Os quatro ficaram surpresos ao serem levados ao refeitório. As pessoas em volta ainda não olhavam para eles, mas pelo menos teriam algo decente para comer. Desta vez, um prato para cada um é servido. A porção de comida também é semelhante à das outras pessoas. Melanie olha para eles com raiva, de uma mesa bem em frente à mesa deles. Adam se sente mal com o olhar da garotinha. De uma outra mesa, levanta-se um homem alto e forte e vai até a mesa dos assassinos. Ele olha para Adam e diz:

- Quem vocês pensam que são? Acham que podem comer junto de nós, pessoas de bem?
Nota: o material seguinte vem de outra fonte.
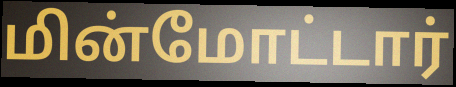
மின்மோட்டார்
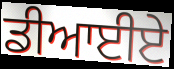
ਡੀਆਈਏ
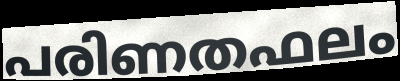
പരിണതഫലം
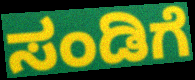
ಸಂಡಿಗೆ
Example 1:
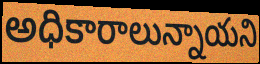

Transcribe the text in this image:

అధికారాలున్నాయని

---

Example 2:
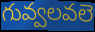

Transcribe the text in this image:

గువ్వలవలె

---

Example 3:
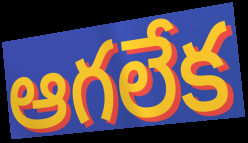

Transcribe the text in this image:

ఆగలేక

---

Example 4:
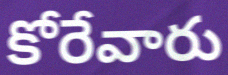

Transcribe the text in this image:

కోరేవారు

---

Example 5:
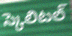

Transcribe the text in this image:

స్కెలిటల్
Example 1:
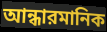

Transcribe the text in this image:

আন্ধারমানিক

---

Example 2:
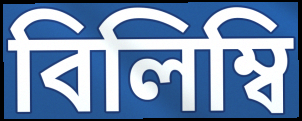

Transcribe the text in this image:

বিলিম্বি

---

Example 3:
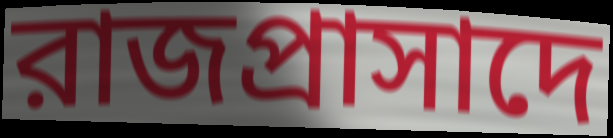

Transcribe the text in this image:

রাজপ্রাসাদে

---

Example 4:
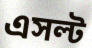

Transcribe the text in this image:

এসল্ট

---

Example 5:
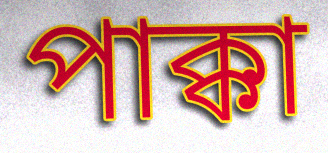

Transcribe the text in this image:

Adam olha para o homem, mas não responde nada. O homem então levanta o prato de Adam e Adam segura o braço dele. Os dois trocam um olhar de raiva. O homem cospe na comida de Adam. Adam solta o braço dele e se levanta. Os dois continuam se encarando, até que Adam joga a comida do prato na cara do homem. O homem acerte um soco em Adam. Depois de levar o golpe, ele vira para o homem e também o soca. Os dois então começam uma briga, trocando socos e chutes. Adam tinha a vantagem de ser um assassino, mais acostumado com combates. O homem já sangrava pelo nariz e estava atordoado. Os soldados então seguraram Adam e o levaram para fora do refeitório. O homem que começou a briga limpa o sangue do rosto, olha com raiva para os outros assassinos e volta para sua mesa.

Eles acabam de comer e saem do refeitório. Ao invés de serem levados ao quartinho, eles são levados até a sala de Bernard. Chegando lá, eles veem que Adam já estava na sala. Bernard como

sempre, estava com os pés em cima da mesa. Ele aponta para Steve e diz:

- Você pediu! Vocês farão algo mais do que limpar hoje. Vocês, eu e alguns soldados iremos lá fora. Acabou a moleza de vocês!

Eles olham um para o outro, parecendo preocupados. Steve no entanto pareceu disposto a fazer isso. Bernard saiu da sala e pediu que o seguissem. Eles andaram pelo corredor até uma outra sala, um tanto escura. Bernard ascendeu a luz. Haviam caixas de papelão espalhadas e empilhadas por toda a sala. Bernard pôs uma delas em cima de uma mesa de ferro que tinha no meio daquela sala. Ele abriu a caixa e tinha ali algumas coisas que pertenciam aos assassinos. Eram as coisas que foram pegas no primeiro dia que os soldados encontraram eles, incluindo a katana de Yumi.

Bernard apontou para a katana e disse que ela podia pegar. Ela pegou a espada, alisou a bainha com a mão direita como se estivesse sentindo falta da arma e a prendeu na cintura. Ela parecia satisfeita em ter aquilo de volta. Bernard disse aos outros que também se preparassem. Eles pegaram algumas das armas que estavam ali dentro. Steve pegou duas pistolas e seu facão. Adam pegou a faca de caça e uma submetralhadora. Lívia pegou um lança-granadas.

- Não façam eu me arrepender de dar armas a vocês – disse o general.

Bernard então os guiou até o lado de fora da base. Os corações de todos batiam rápido. A ansiedade tomava conta de Steve e o medo tomava conta de Lívia. Bernard logo vai pra cima do veículo blindado e lhes diz para entrar. A cidade estava escura. O farol dos veículos iluminava as ruas e alguns zumbis andando por lá.